I watched this in the independent cinema on the 7th of January, 2025.
It’s a sci-fi mystery, set in the Swiss Alps in the 60s, and it centres on a young Physics PhD candidate who travels with his supervisor to a congress in a remote mountaintop hotel. He’s working on a Universal Theory, which is essentially a plot device for introducing a parallel-worlds theme. At the hotel, things seem…off. He meets a lady who knows things about him she shouldn’t; people develop strange scabs and scars; and, of course, the deaths begin.
As science-y movies go, it’s actually really good! The multiversal theory is not waffled or mysticised, and they clearly got someone who knew what they were doing to write the props like the draft thesis - the quantum mechanics were plausible, with gaps in just the right places.
More than that, the atmosphere created is startlingly surreal and threatening. It’s shot in black and white, giving the mountains and scenery a stark, deathly feel, and the stills come with the attendant chiaroscuro and beauty that’s lost in higher fidelity.
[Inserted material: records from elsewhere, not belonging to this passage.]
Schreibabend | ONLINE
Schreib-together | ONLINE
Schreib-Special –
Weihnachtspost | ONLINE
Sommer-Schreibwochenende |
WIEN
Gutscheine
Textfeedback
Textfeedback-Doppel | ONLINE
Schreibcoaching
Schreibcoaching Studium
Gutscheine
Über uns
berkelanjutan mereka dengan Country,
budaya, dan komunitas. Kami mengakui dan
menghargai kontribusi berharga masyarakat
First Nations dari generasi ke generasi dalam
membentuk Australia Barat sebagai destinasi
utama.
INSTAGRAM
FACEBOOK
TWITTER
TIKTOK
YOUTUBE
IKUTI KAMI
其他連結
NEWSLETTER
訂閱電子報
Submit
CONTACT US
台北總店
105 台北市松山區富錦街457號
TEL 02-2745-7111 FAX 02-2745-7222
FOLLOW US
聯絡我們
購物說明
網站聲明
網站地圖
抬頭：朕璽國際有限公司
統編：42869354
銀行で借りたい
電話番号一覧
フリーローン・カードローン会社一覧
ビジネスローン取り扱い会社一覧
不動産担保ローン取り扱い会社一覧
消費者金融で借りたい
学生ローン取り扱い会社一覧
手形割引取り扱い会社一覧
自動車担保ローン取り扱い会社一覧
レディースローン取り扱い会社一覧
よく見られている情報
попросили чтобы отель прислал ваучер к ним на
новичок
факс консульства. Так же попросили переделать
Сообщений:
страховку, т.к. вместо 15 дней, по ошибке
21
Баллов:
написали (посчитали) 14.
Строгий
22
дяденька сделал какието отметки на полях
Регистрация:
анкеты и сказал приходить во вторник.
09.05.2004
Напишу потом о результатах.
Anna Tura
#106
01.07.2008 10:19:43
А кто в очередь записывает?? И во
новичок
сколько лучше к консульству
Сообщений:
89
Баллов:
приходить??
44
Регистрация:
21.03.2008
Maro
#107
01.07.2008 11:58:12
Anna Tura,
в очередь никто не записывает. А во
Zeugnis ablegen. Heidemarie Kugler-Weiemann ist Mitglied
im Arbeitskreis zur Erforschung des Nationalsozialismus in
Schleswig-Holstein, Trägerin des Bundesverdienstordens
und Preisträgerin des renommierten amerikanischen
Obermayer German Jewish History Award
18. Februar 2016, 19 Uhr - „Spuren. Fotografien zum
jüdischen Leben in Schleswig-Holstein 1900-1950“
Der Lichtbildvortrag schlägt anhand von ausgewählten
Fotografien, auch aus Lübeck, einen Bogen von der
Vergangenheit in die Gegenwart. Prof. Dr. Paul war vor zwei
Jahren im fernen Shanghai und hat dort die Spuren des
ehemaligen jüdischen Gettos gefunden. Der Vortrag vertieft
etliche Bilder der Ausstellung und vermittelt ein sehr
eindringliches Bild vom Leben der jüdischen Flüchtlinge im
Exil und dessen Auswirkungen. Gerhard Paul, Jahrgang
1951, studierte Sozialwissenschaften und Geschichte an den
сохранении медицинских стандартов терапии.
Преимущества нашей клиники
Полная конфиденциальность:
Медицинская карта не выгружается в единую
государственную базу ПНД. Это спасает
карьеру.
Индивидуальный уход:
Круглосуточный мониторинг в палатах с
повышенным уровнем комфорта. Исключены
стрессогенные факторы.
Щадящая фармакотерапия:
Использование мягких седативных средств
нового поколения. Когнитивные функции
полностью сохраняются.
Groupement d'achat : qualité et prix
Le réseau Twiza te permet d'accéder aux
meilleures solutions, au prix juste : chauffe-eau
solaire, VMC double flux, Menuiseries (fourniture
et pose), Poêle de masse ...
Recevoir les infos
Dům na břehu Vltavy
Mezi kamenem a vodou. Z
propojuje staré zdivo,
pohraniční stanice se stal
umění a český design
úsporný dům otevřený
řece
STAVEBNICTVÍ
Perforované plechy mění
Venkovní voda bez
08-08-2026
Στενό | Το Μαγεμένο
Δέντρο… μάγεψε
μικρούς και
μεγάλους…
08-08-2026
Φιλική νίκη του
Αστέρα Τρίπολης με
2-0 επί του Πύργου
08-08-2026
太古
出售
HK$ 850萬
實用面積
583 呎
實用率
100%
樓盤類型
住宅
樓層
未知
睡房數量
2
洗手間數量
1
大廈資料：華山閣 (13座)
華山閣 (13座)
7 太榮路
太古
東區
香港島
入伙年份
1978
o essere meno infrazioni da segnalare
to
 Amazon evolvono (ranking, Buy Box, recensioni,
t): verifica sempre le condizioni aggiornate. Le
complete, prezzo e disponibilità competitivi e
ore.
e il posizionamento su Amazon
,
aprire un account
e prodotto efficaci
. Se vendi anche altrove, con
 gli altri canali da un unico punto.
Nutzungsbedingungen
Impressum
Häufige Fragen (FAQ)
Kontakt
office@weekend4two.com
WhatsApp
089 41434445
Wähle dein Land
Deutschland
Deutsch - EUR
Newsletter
What I particularly liked is the lack of hand-holding. At no point is there any exposition or explanation. The strange events are left to pile up, until you start seeing patterns and explanations. It’s presented as an off-kilter story, half-finished, doubtful and incomplete, which is a masterstroke by the creators because to do that requires mastery, and they pull it off very well.
It was a little long, but I very much liked it.